Studio album by BarlowGirl
- Released: February 24, 2004
- Studio: Dark Horse Recording, Sound Kitchen and The Playground (Franklin, Tennessee); Sound Stage Studios and Juggernaut Sound Labs (Nashville, Tennessee);
- Genre: Christian rock
- Length: 43:28
- Label: Fervent
- Producer: Otto Price

BarlowGirl chronology
|  | BarlowGirl (2004) | Another Journal Entry (2005) |

Singles from BarlowGirl
- "Harder Than the First Time" Released: October 17, 2003; "Never Alone" Released: April 2, 2004; "Clothes" Released: June 11, 2004; "Mirror" Released: October 8, 2004; "On My Own" Released: January 2005;

= BarlowGirl (album) =

BarlowGirl is the debut album from the Christian rock and CCM band, BarlowGirl.

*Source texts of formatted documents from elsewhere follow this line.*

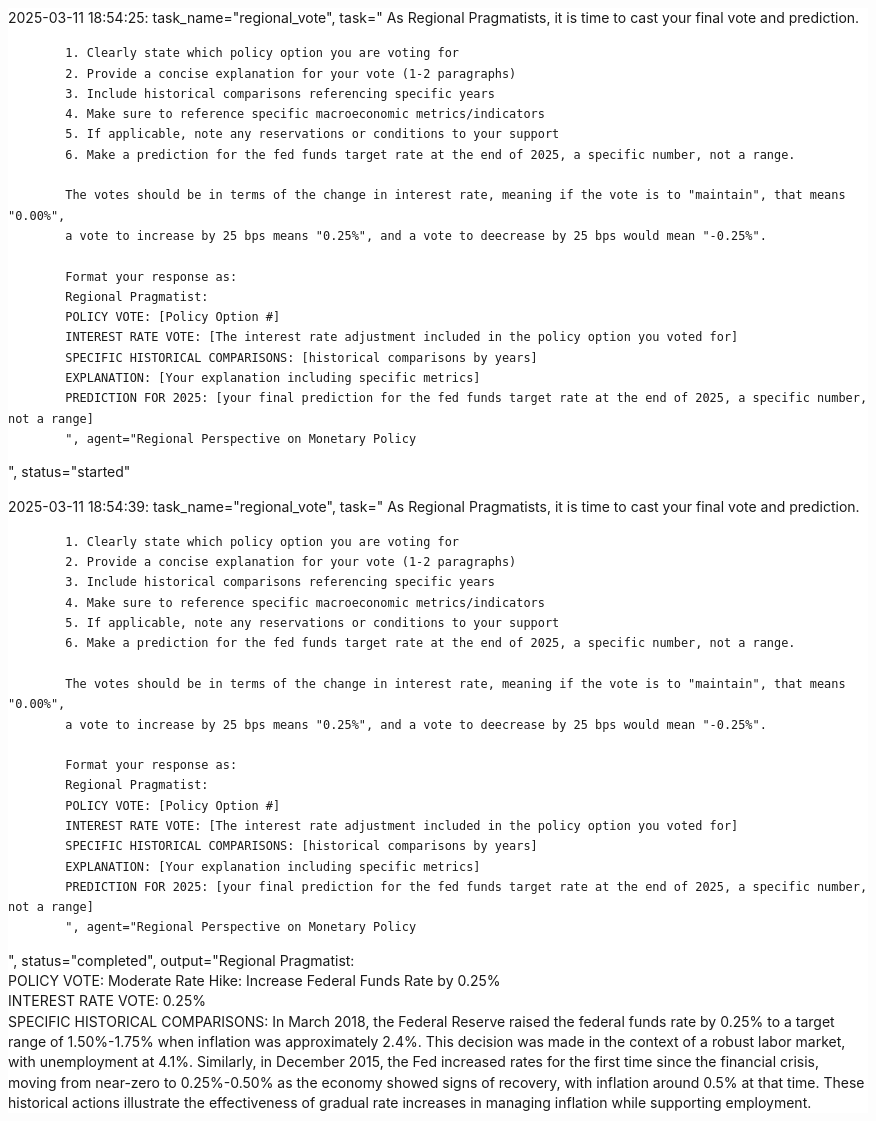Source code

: 2025-03-11 18:54:25: task_name="regional_vote", task="
            As Regional Pragmatists, it is time to cast your final vote and prediction.
            
            1. Clearly state which policy option you are voting for
            2. Provide a concise explanation for your vote (1-2 paragraphs)
            3. Include historical comparisons referencing specific years
            4. Make sure to reference specific macroeconomic metrics/indicators
            5. If applicable, note any reservations or conditions to your support
            6. Make a prediction for the fed funds target rate at the end of 2025, a specific number, not a range.

            The votes should be in terms of the change in interest rate, meaning if the vote is to "maintain", that means "0.00%",
            a vote to increase by 25 bps means "0.25%", and a vote to deecrease by 25 bps would mean "-0.25%".
            
            Format your response as:
            Regional Pragmatist:
            POLICY VOTE: [Policy Option #]
            INTEREST RATE VOTE: [The interest rate adjustment included in the policy option you voted for]
            SPECIFIC HISTORICAL COMPARISONS: [historical comparisons by years]
            EXPLANATION: [Your explanation including specific metrics]
            PREDICTION FOR 2025: [your final prediction for the fed funds target rate at the end of 2025, a specific number, not a range]
            ", agent="Regional Perspective on Monetary Policy
", status="started"

2025-03-11 18:54:39: task_name="regional_vote", task="
            As Regional Pragmatists, it is time to cast your final vote and prediction.
            
            1. Clearly state which policy option you are voting for
            2. Provide a concise explanation for your vote (1-2 paragraphs)
            3. Include historical comparisons referencing specific years
            4. Make sure to reference specific macroeconomic metrics/indicators
            5. If applicable, note any reservations or conditions to your support
            6. Make a prediction for the fed funds target rate at the end of 2025, a specific number, not a range.

            The votes should be in terms of the change in interest rate, meaning if the vote is to "maintain", that means "0.00%",
            a vote to increase by 25 bps means "0.25%", and a vote to deecrease by 25 bps would mean "-0.25%".
            
            Format your response as:
            Regional Pragmatist:
            POLICY VOTE: [Policy Option #]
            INTEREST RATE VOTE: [The interest rate adjustment included in the policy option you voted for]
            SPECIFIC HISTORICAL COMPARISONS: [historical comparisons by years]
            EXPLANATION: [Your explanation including specific metrics]
            PREDICTION FOR 2025: [your final prediction for the fed funds target rate at the end of 2025, a specific number, not a range]
            ", agent="Regional Perspective on Monetary Policy
", status="completed", output="Regional Pragmatist:  
POLICY VOTE: Moderate Rate Hike: Increase Federal Funds Rate by 0.25%  
INTEREST RATE VOTE: 0.25%  
SPECIFIC HISTORICAL COMPARISONS: In March 2018, the Federal Reserve raised the federal funds rate by 0.25% to a target range of 1.50%-1.75% when inflation was approximately 2.4%. This decision was made in the context of a robust labor market, with unemployment at 4.1%. Similarly, in December 2015, the Fed increased rates for the first time since the financial crisis, moving from near-zero to 0.25%-0.50% as the economy showed signs of recovery, with inflation around 0.5% at that time. These historical actions illustrate the effectiveness of gradual rate increases in managing inflation while supporting employment.  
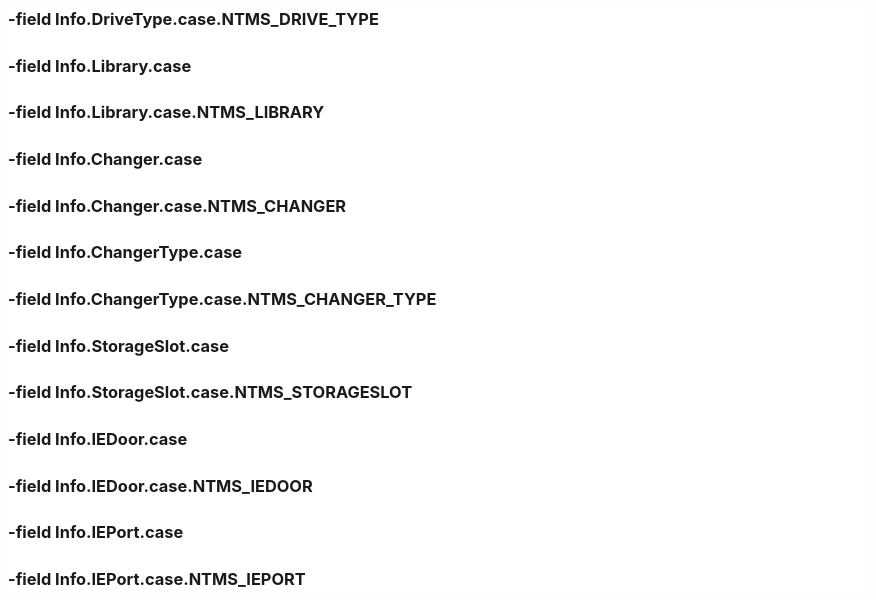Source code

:  


### -field Info.DriveType.case.NTMS_DRIVE_TYPE

 


### -field Info.Library.case

 


### -field Info.Library.case.NTMS_LIBRARY

 


### -field Info.Changer.case

 


### -field Info.Changer.case.NTMS_CHANGER

 


### -field Info.ChangerType.case

 


### -field Info.ChangerType.case.NTMS_CHANGER_TYPE

 


### -field Info.StorageSlot.case

 


### -field Info.StorageSlot.case.NTMS_STORAGESLOT

 


### -field Info.IEDoor.case

 


### -field Info.IEDoor.case.NTMS_IEDOOR

 


### -field Info.IEPort.case

 


### -field Info.IEPort.case.NTMS_IEPORT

The album was released on February 24, 2004, on Fervent Records.
The album hit No. 14 on Billboard magazine's Top Heatseekers chart, and No. 9 on the Top Christian Albums chart.

Professional ratings
Review scores
| Source | Rating |
| AllMusic | Star Half star |
| CCM Magazine | Star |
| Christianity Today | Star Half star |
| Cross Rhythms | Star |
| Jesus Freak Hideout | Star Half star |

==Track listing==

Album release
| No. | Title | Lead vocals | Length |
|---|---|---|---|
| 1. | "On My Own" | Alyssa | 4:01 |
| 2. | "Pedestal" | Lauren | 3:29 |
| 3. | "Never Alone" | Alyssa | 4:30 |
| 4. | "Harder Than the First Time" | Alyssa & Lauren (split) | 4:20 |
| 5. | "You Led Me" | Alyssa & Lauren (split) | 3:42 |
| 6. | "Mirror" | Alyssa & Lauren (split) | 3:54 |
| 7. | "Superstar" | Alyssa | 3:25 |
| 8. | "Clothes" | Lauren | 2:28 |
| 9. | "She Walked Away" | Alyssa | 4:13 |
| 10. | "Average Girl" | Lauren | 3:24 |
| 11. | "Surrender" | Alyssa | 5:56 |
| 12. | "We Pray" (Bonus track featuring Adam Agee of Stellar Kart, Leigh Cappillino of Point of Grace, Lisa Kimmey of Out of Eden, David Leonard of Jackson Waters, Rebecca St. James and Juan Winans) | Alyssa & Lauren (split) | 4:06 |
| Total length: |  |  | 43:28 |

== Singles ==
A total of five singles were released for this album:
- "Harder Than the First Time" is the album's debut single. It peaked at No. 16 on the Radio & Records (R&R) Christian Rock chart and at No. 18 on the Christian Hit Radio (CHR) chart.
- "Never Alone" set a record for the longest running No. 1 song on the R&R Christian CHR and Rock charts in 2004. The song also peaked at No. 20 on the R&R Christian Adult Contemporary (AC) chart and at No. 21 on Billboard Hot Christian Songs. BarlowGirl beat its R&R CHR record the following year with their single "I Need You to Love Me" from their sophomore release, Another Journal Entry.
- "Clothes" was released for airplay on Radio Disney.
- "Mirror" peaked at No. 3 on the R&R Christian CHR chart and No. 37 on Billboard Hot Christian Songs.
- "On My Own" peaked at No. 18 on the AC chart.